In one of my mails (file extension “msg”) an attachment is loaded into the MailMessage.Attachments with the DispositionType “Inline” although it is attached as a file.
When creating a new mail with the same attachment it has the correct DispositionType (“Attachment”).
I encountered this issue with some different mails and attachments of different file types but sadly I don’t have a reliable reproduction. How does Gembox determine if an attachent is inlined?
I need the information to handle attached files for a mail and I need to ignore inlined attachments like pictures with embedded links in a signature.

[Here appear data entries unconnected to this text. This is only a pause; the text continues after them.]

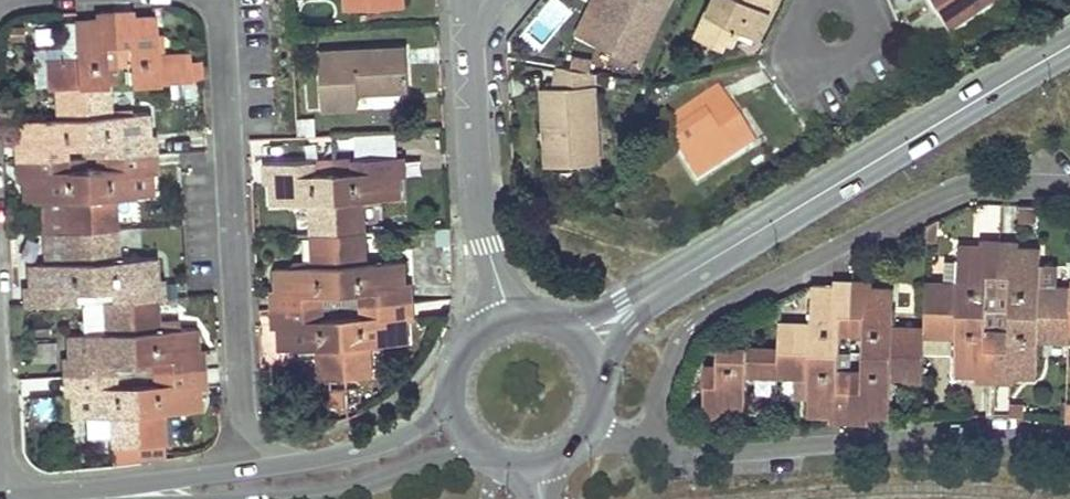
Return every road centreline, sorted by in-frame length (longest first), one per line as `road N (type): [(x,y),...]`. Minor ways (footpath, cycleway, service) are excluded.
road 1 (tertiary): [(583,339),(1069,39)]
road 2 (residential): [(1069,188),(964,186),(714,311),(682,342),(660,386),(660,431)]
road 3 (residential): [(291,466),(246,416),(241,397),(214,0)]
road 4 (residential): [(665,441),(703,454),(1009,432),(1069,440)]
road 5 (residential): [(506,318),(478,212),(467,6)]
road 6 (tertiary): [(291,466),(55,498)]
road 7 (tertiary): [(287,498),(335,496),(446,460),(492,458)]
road 8 (tertiary): [(452,407),(373,447),(291,466)]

Is there another way to differentiate whether an attachment is embedded in the mail text?
For further investigation I can provide you with one of the mails, if that helps.
We investigated the attachment in question and we believe that the type is correct even though it is not part of the body.
You see, the thing is that this attachment specifies the PidTagAttachContentId property which is an identifier to be used as a reference on the message’s HTML body. So if it has it, GemBox.Email interprets it as a potential inline attachment.
Perhaps as a workaround, you could check if that Content ID exists in the HTML body.
For example, something like this:
I tried your workaround and it looks good at so far, except one (maybe unrelated?) “issue”: sometimes I’m getting an attachment with disposition type Attachment, although it isn’t a “real” attachment. In this case I get an attachment called “Body.rtf” which contains the RTF body of the MailMessage. Is this also by design? Is there a better way to ignore this “fake” attachment than skipping any attachment named "Body.rtf?
I tried the workaround too, but I received a NullReferenceException on the message.BodyHtml property. I loaded the same mail that I sent you for reproduction.
Is this due to using the Free License limitations or is the loading process different to receive the BodyHtml?
The “Body.rtf” is raw RTF content, the one that doesn’t have an HTML representation. For now GemBox.Email represents or stores such body as an attachment with a predefined “Body.rtf” name.
If the MailMessage.BodyHtml is null and there is a “Body.rtf” attachment, then you could perhaps check if the $"cid:{attachment.ContentId}" exists in it.
Last, that is interesting, I didn’t know MsgReader did that.
But anyway, for now, we don’t plan to add this to GemBox.Email.
However, if we get more reports related to this matter we will consider it.